== Problem requirements ==
Each record is to be copied exactly, with its pictures left behind.

** Opening Information provided block **

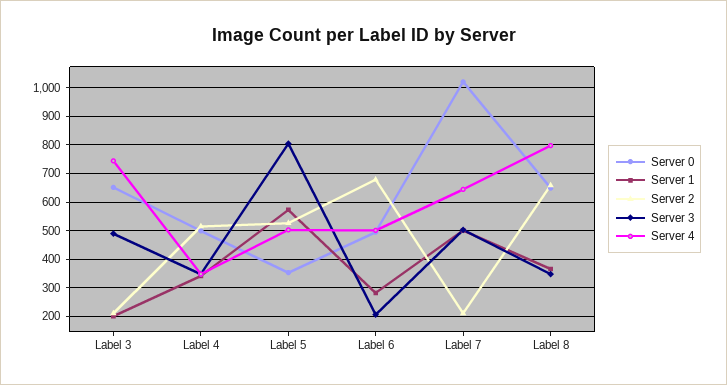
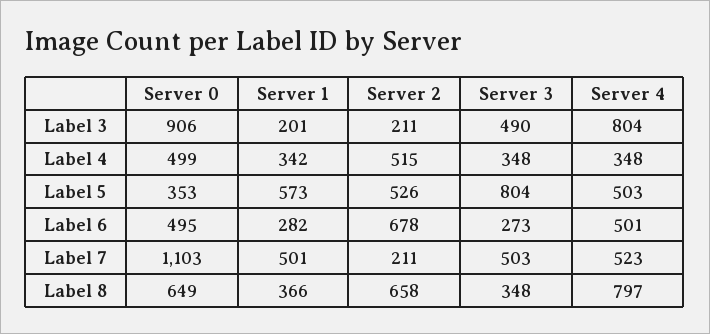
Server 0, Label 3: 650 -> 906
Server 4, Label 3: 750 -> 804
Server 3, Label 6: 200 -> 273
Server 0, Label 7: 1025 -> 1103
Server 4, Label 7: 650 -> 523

** Closing Information provided block **

== Written solution ==
Server 0, Label 3: 650 -> 906
Server 4, Label 3: 750 -> 804
Server 3, Label 6: 200 -> 273
Server 0, Label 7: 1025 -> 1103
Server 4, Label 7: 650 -> 523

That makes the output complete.